CUDA Graph Capture: Static-Shape Inference Graph + Latency Tail Bitirme

CUDA Graph — kernel launch overhead'ini eliminating teknik. Bir compute graph'i tek seferlik 'capture' et, sonra 'replay' et — her replay 5-10 µs (kernel launch'un 30-50 µs'sinden çok daha az). Inference latency için kritik (özellikle decoded tokens fast-path). vLLM kullanır.
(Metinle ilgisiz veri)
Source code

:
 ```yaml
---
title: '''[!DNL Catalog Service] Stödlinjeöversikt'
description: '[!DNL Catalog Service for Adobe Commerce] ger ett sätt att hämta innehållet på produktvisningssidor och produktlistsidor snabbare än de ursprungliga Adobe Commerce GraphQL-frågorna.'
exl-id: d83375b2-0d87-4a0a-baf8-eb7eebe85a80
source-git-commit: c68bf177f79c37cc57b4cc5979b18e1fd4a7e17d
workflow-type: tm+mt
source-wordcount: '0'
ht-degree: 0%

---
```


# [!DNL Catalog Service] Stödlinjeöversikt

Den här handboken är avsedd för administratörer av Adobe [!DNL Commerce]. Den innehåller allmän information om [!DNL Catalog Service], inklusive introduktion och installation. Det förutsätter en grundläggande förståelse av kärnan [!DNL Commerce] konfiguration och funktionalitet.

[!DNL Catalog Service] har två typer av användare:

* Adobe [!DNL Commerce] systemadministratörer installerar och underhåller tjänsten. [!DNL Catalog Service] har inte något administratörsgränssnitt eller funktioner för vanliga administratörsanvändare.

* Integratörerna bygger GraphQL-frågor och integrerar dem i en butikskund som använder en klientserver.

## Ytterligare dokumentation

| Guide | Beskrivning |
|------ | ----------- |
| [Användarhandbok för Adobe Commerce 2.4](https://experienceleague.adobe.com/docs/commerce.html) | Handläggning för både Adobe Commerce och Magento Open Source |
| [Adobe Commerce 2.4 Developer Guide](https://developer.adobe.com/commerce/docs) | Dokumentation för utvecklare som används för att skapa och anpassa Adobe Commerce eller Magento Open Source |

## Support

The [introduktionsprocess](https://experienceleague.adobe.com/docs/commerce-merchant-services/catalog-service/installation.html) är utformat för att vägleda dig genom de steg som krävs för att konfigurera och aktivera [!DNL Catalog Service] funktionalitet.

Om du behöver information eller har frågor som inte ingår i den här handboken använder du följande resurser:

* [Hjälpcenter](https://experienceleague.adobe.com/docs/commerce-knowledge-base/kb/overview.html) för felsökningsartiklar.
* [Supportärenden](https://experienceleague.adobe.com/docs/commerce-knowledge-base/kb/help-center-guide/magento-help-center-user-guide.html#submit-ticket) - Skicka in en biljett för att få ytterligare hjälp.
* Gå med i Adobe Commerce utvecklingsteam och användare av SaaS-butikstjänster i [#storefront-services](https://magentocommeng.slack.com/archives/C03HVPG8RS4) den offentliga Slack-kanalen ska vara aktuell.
Static-shape gerek (shape değişirse re-capture).

Şükrü Yusuf KAYA

22 dakikalık okuma

14.05.2026

İleri

CUDA Graph Capture: Static-Shape Inference Graph + Latency Tail Bitirme

python

# === CUDA Graph manual capture ===
import torch
 
# Warmup
for _ in range(3):
    out = model(input_ids)
torch.cuda.synchronize()
 
# Static buffers
static_input = torch.zeros_like(input_ids)
static_output = torch.zeros_like(out)
 
# Capture
g = torch.cuda.CUDAGraph()
with torch.cuda.graph(g):
    static_output.copy_(model(static_input))
 
# Replay (fast path)
def fast_inference(new_input):
    static_input.copy_(new_input)
    g.replay()
    return static_output.clone()
 
# Bench (Llama 3.1 8B, seq=1024, decode step):
# torch.eager:        45 µs / step
# torch.compile:      32 µs / step
# CUDA graph replay:  8 µs / step